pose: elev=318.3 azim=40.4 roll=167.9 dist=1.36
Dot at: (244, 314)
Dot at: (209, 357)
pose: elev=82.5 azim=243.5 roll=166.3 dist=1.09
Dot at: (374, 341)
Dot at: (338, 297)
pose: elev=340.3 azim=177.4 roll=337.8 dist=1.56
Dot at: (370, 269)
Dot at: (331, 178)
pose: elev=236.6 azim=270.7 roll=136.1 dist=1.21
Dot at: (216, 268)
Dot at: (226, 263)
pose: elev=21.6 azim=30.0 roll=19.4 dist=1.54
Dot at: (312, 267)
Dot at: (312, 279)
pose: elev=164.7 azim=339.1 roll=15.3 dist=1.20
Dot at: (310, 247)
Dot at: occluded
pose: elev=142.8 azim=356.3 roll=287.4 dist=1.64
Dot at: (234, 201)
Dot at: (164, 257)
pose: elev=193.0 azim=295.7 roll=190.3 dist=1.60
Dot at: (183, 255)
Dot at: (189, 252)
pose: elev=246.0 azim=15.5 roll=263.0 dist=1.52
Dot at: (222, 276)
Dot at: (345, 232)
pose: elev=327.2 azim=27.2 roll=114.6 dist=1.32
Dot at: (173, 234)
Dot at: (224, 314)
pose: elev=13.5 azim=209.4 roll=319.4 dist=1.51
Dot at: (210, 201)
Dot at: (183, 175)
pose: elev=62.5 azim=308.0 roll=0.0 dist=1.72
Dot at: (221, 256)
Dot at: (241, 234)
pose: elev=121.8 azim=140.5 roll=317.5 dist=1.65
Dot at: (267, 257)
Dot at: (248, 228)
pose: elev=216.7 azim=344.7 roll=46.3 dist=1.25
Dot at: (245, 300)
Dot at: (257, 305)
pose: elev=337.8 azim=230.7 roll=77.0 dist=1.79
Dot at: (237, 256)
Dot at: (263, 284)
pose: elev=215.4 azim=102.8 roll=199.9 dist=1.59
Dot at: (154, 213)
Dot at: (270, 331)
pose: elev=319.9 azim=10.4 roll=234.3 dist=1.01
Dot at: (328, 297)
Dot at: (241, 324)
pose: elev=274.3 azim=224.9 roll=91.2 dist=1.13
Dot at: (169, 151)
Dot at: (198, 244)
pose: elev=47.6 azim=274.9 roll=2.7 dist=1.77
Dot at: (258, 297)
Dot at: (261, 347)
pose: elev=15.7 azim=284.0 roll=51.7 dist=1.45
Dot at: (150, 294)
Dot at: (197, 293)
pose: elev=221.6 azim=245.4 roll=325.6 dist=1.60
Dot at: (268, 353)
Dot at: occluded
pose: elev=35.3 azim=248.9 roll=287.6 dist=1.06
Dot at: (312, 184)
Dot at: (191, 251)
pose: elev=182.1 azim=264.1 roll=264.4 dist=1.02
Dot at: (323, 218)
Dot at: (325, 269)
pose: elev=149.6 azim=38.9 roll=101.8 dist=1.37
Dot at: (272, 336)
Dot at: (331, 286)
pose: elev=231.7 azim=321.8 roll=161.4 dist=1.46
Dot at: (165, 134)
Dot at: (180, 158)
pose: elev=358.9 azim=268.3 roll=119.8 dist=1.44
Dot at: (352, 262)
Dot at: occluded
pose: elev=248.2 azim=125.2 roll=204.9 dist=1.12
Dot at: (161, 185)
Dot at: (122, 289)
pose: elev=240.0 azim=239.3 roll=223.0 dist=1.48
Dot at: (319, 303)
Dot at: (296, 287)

- - -

■ **Request**
Reproduce every line of the material above verbatim, from the first line through the last.

■ **Task answer**
pose: elev=318.3 azim=40.4 roll=167.9 dist=1.36
Dot at: (244, 314)
Dot at: (209, 357)
pose: elev=82.5 azim=243.5 roll=166.3 dist=1.09
Dot at: (374, 341)
Dot at: (338, 297)
pose: elev=340.3 azim=177.4 roll=337.8 dist=1.56
Dot at: (370, 269)
Dot at: (331, 178)
pose: elev=236.6 azim=270.7 roll=136.1 dist=1.21
Dot at: (216, 268)
Dot at: (226, 263)
pose: elev=21.6 azim=30.0 roll=19.4 dist=1.54
Dot at: (312, 267)
Dot at: (312, 279)
pose: elev=164.7 azim=339.1 roll=15.3 dist=1.20
Dot at: (310, 247)
Dot at: occluded
pose: elev=142.8 azim=356.3 roll=287.4 dist=1.64
Dot at: (234, 201)
Dot at: (164, 257)
pose: elev=193.0 azim=295.7 roll=190.3 dist=1.60
Dot at: (183, 255)
Dot at: (189, 252)
pose: elev=246.0 azim=15.5 roll=263.0 dist=1.52
Dot at: (222, 276)
Dot at: (345, 232)
pose: elev=327.2 azim=27.2 roll=114.6 dist=1.32
Dot at: (173, 234)
Dot at: (224, 314)
pose: elev=13.5 azim=209.4 roll=319.4 dist=1.51
Dot at: (210, 201)
Dot at: (183, 175)
pose: elev=62.5 azim=308.0 roll=0.0 dist=1.72
Dot at: (221, 256)
Dot at: (241, 234)
pose: elev=121.8 azim=140.5 roll=317.5 dist=1.65
Dot at: (267, 257)
Dot at: (248, 228)
pose: elev=216.7 azim=344.7 roll=46.3 dist=1.25
Dot at: (245, 300)
Dot at: (257, 305)
pose: elev=337.8 azim=230.7 roll=77.0 dist=1.79
Dot at: (237, 256)
Dot at: (263, 284)
pose: elev=215.4 azim=102.8 roll=199.9 dist=1.59
Dot at: (154, 213)
Dot at: (270, 331)
pose: elev=319.9 azim=10.4 roll=234.3 dist=1.01
Dot at: (328, 297)
Dot at: (241, 324)
pose: elev=274.3 azim=224.9 roll=91.2 dist=1.13
Dot at: (169, 151)
Dot at: (198, 244)
pose: elev=47.6 azim=274.9 roll=2.7 dist=1.77
Dot at: (258, 297)
Dot at: (261, 347)
pose: elev=15.7 azim=284.0 roll=51.7 dist=1.45
Dot at: (150, 294)
Dot at: (197, 293)
pose: elev=221.6 azim=245.4 roll=325.6 dist=1.60
Dot at: (268, 353)
Dot at: occluded
pose: elev=35.3 azim=248.9 roll=287.6 dist=1.06
Dot at: (312, 184)
Dot at: (191, 251)
pose: elev=182.1 azim=264.1 roll=264.4 dist=1.02
Dot at: (323, 218)
Dot at: (325, 269)
pose: elev=149.6 azim=38.9 roll=101.8 dist=1.37
Dot at: (272, 336)
Dot at: (331, 286)
pose: elev=231.7 azim=321.8 roll=161.4 dist=1.46
Dot at: (165, 134)
Dot at: (180, 158)
pose: elev=358.9 azim=268.3 roll=119.8 dist=1.44
Dot at: (352, 262)
Dot at: occluded
pose: elev=248.2 azim=125.2 roll=204.9 dist=1.12
Dot at: (161, 185)
Dot at: (122, 289)
pose: elev=240.0 azim=239.3 roll=223.0 dist=1.48
Dot at: (319, 303)
Dot at: (296, 287)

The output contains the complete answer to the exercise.